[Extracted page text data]
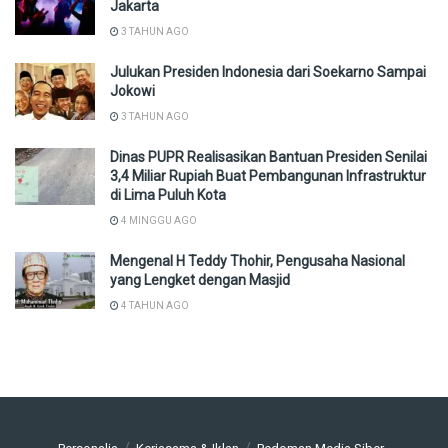
Jakarta
3 TAHUN AGO
Julukan Presiden Indonesia dari Soekarno Sampai
Jokowi
3 TAHUN AGO
Dinas PUPR Realisasikan Bantuan Presiden Senilai
3,4 Miliar Rupiah Buat Pembangunan Infrastruktur
di Lima Puluh Kota
4 MINGGU AGO
Mengenal H Teddy Thohir, Pengusaha Nasional
yang Lengket dengan Masjid
4 TAHUN AGO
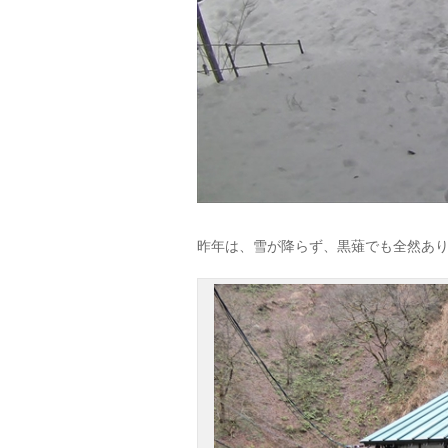
昨年は、雪が降らず、黒薙でも全然あ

#### [What is required]
Repeat the lines above word for word, leaving out the pictures.

#### [Expected output]
Jakarta
3 TAHUN AGO
Julukan Presiden Indonesia dari Soekarno Sampai
Jokowi
3 TAHUN AGO
Dinas PUPR Realisasikan Bantuan Presiden Senilai
3,4 Miliar Rupiah Buat Pembangunan Infrastruktur
di Lima Puluh Kota
4 MINGGU AGO
Mengenal H Teddy Thohir, Pengusaha Nasional
yang Lengket dengan Masjid
4 TAHUN AGO
昨年は、雪が降らず、黒薙でも全然あ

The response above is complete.